R.Şanal'ı geçtiğimiz yıl televizyon programı yaptığımız sırada tanımıştım. İki kez programa konuk olmuş, Kuantum düşünce tekniğini anlatmıştı. O gün telefonlarımız kilitlenmişti. İlgi alanıma böyle girdi Kuantum. Sonra bu konuda dünyadaki en önemli isimlerden biri olan kuantum fiziği profesörü Fred Alan Wolf geldi Türkiye'ye... İki günlük bir konferans verdi. Onu dinlemek isteyenler 800 YTL'yi gözden çıkarıp Swiss Otel'e koştular Ben de R. Şanal'ın kitaplarını bir kez daha elime aldım, okudum. Ondan değişim öyküleri dinledim
(Kendi yaşadığı müthiş değişimi de...) ve içsel enerjinin ne demek olduğunu kavradım. Aslında bize bizi, bize hayatı anlatıyordu. Düşünce sistemimizi ya da kodlarımızı değiştirerek bütün bir hayatı değiştirebileceğimizden söz ediyordu.
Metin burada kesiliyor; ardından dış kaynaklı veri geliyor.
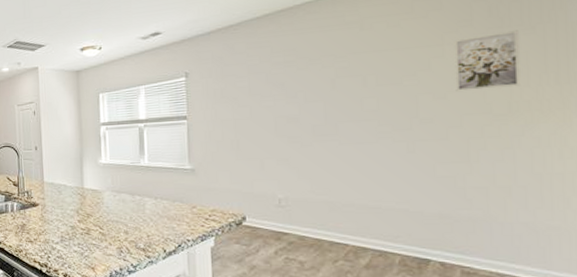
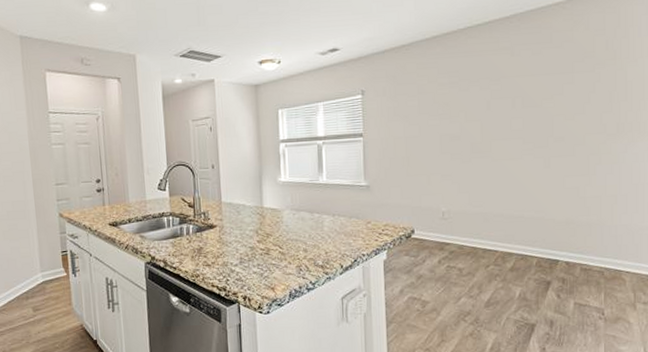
wall art: present [454,30,521,91] -> none [581,62,626,113]

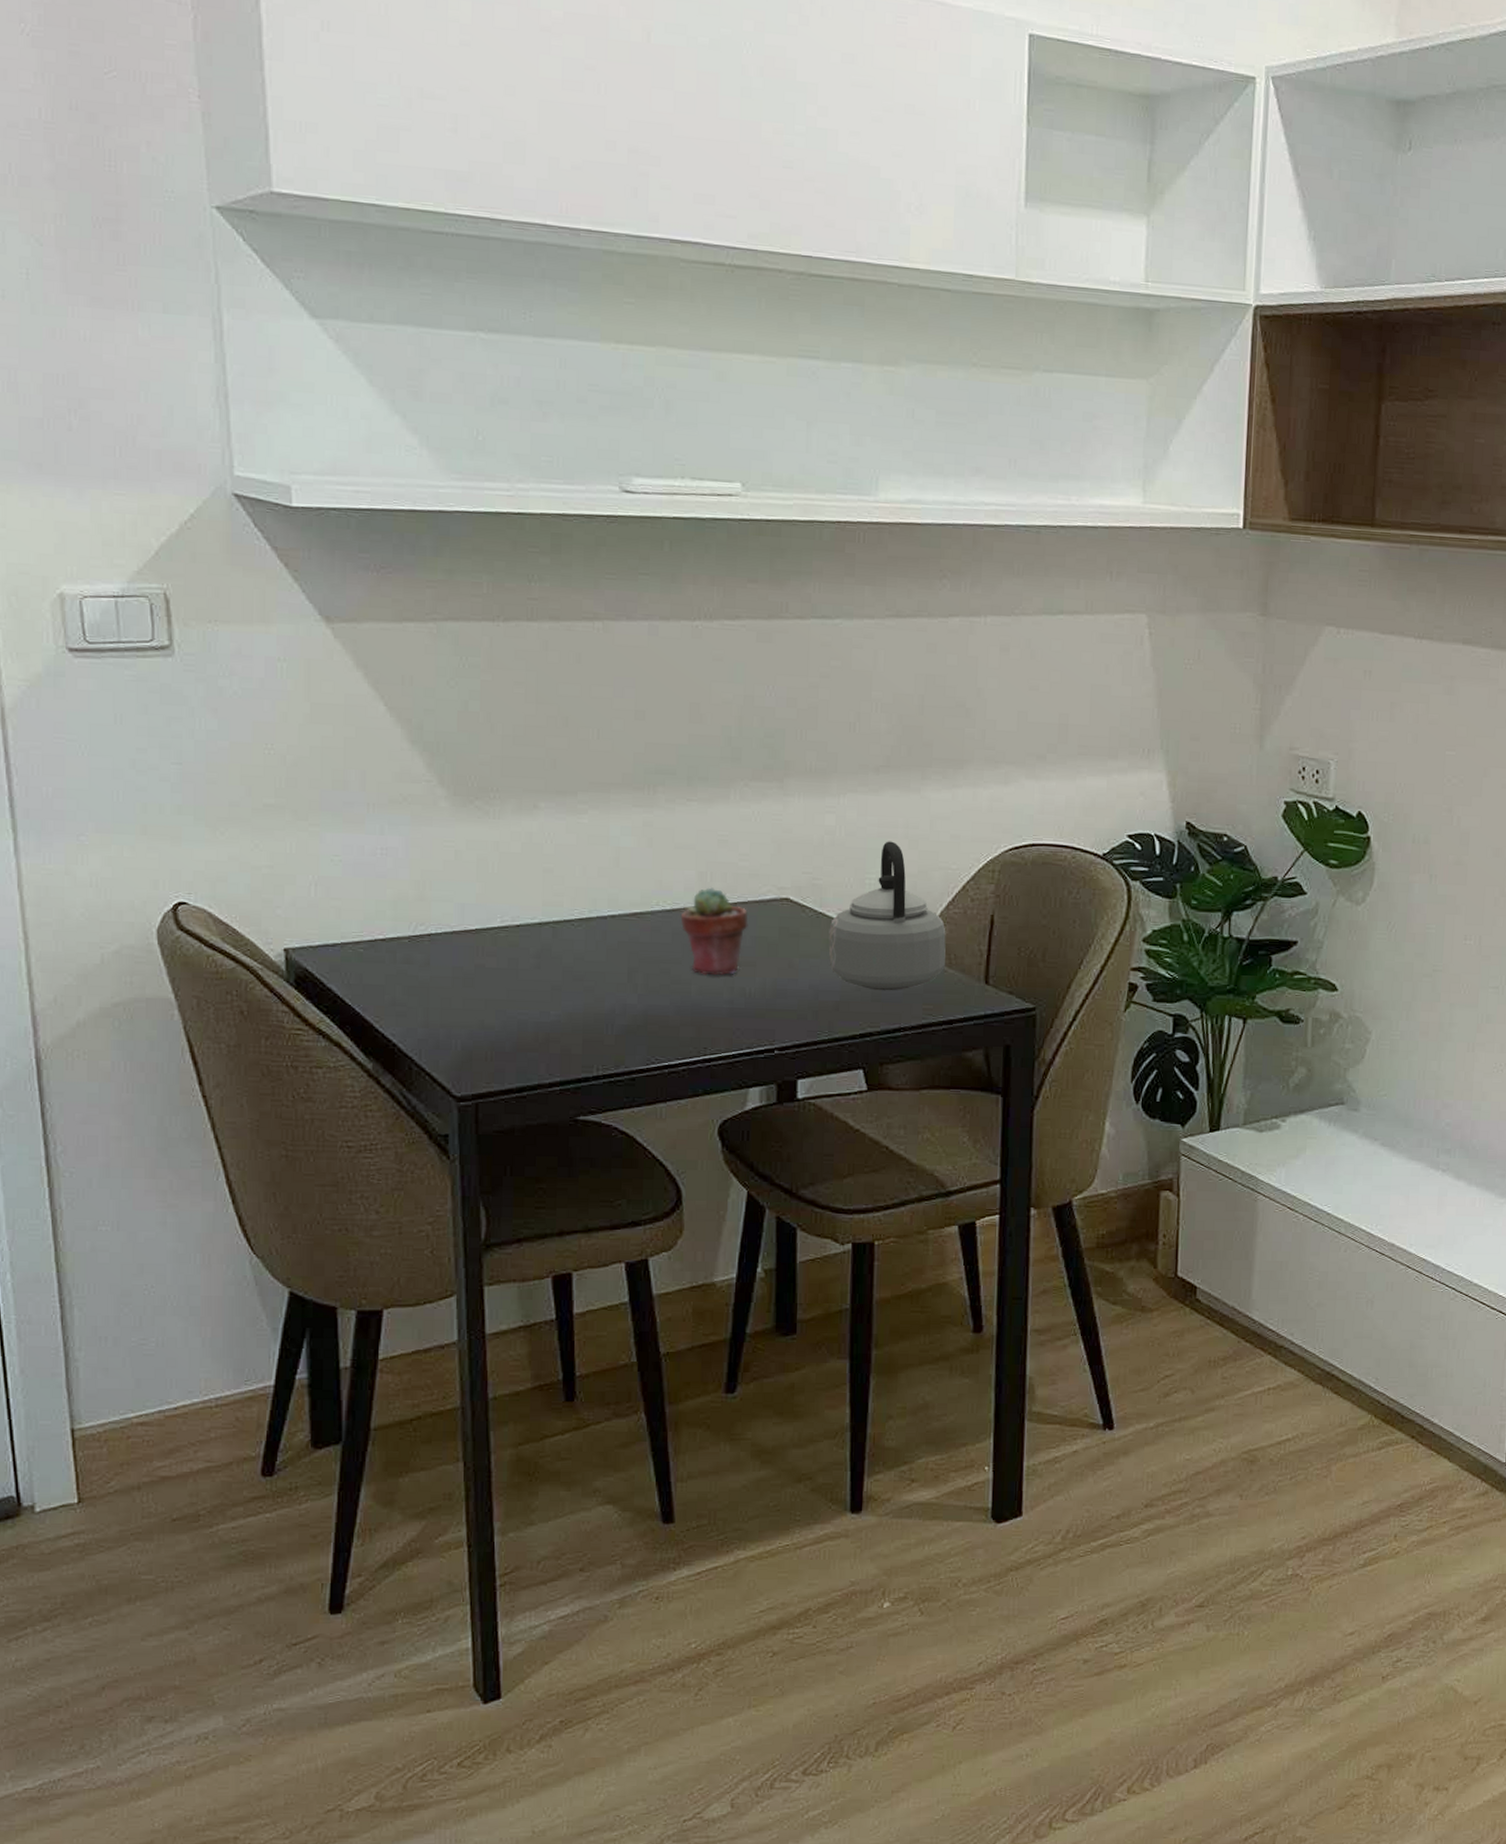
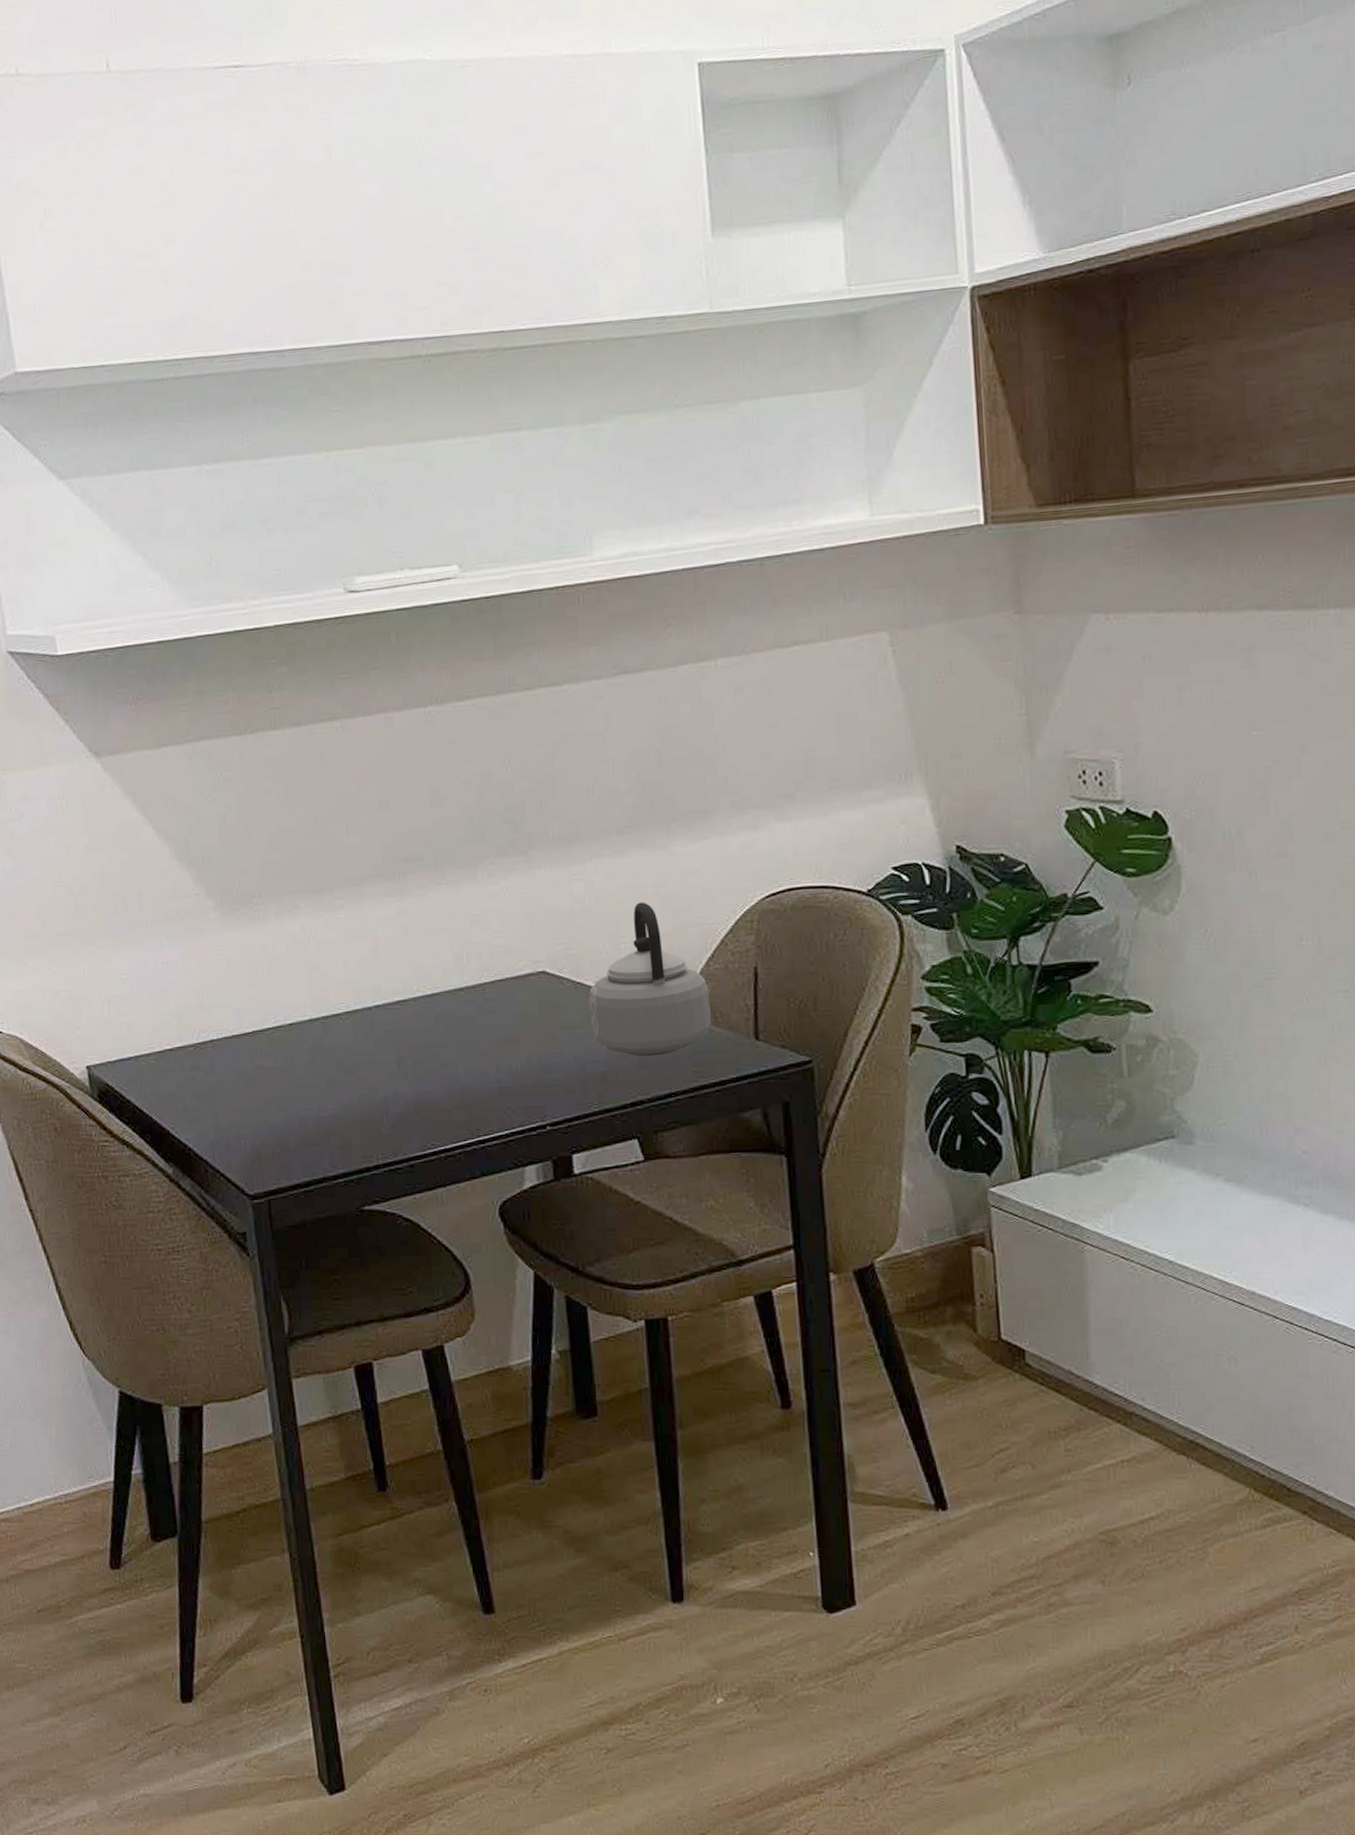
potted succulent: present [680,887,749,976] -> none [441,968,508,1057]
Yani insanın kendi hayatının efendisi olma durumundan... Hatta, programda stüdyoda o meşhur kol testini yaparak isteklerimizle, sıkı sıkıya sarındığımız inançlarımız arasındaki farkı ve bu ikilemin bizi nasıl etkilediğini göstermişti... Kuantum düşünceyi şöyle tarif ediyordu: Sıradan düşünce biçimleri kendisini tekrar eden, etkisiz ve sınırlı enerjilerdir. Değiştirme ve oluşturma güçleri yoktur. Daha çok vehim, kuruntu, başıboş hayaller biçiminde akar. Oysa Kuantum düşünce derin düzeyde, atom altı alanda etkili olabilecek tarzda bir yaratıcı düşünce biçimidir. Yani bu şu demekti: Biz içimizi sınırlayıcı ve engelleyici düşünce kalıplarıyla dolduruyorduk. Ama bunun yerine güçlendirici inançlar koyduğumuzda hayatımızın bu yeni inançlar doğrultusunda değiştiğini görebilirdik. "Zihinde ne varsa dışarıda da o oluyor" diyor R. Şanal. "Tersine bir deyişle dışarıda olup biten her şey, zihinde olup bitenlerin açılımından ibarettir. Siz önünde sonunda size bir haksızlık yapılacağına inanıyorsanız, hiç merak etmeyin bu gerçekleşecektir. Başarmak için koşturup duruyor ama sonuca ulaşamıyorsanız, bilin ki aslında başarıdan korkuyorsunuzdur" diyor. Hepimiz başarıya odaklı yaşıyoruz değil mi? O zaman ne yapmalıyız? İşte elime geçen yeni kitap 'Kuantum Sıçrama' bu yöntemleri anlatıyor. Yani çekirdek inancımızı değiştirmeyi... Yani yeni bir strateji belirlemeyi... Ben müthiş değişim öyküleri dinledim... Benzer öyküler kitapta da var. Bir de hastalıklar ve organlar ile ilgili bir bölüm var. Her organ neyi temsil ediyor ve temsil ettiği duygular ne tür rahatsızlıklara yol açıyor... Bir okuyun derim. Bu da kendinize bayram hediyeniz olsun. Unutmayın, herkes kendi hayatının efendisidir.
Bugünkü Tüm Yazıları
Kendi hayatının efendisi olmak
Yayın tarihi: 12 Ekim 2007, Cuma
Web adresi: https://www.sabah.com.tr/2007/10/12/gny/baliksirti.html
Tüm hakları saklıdır.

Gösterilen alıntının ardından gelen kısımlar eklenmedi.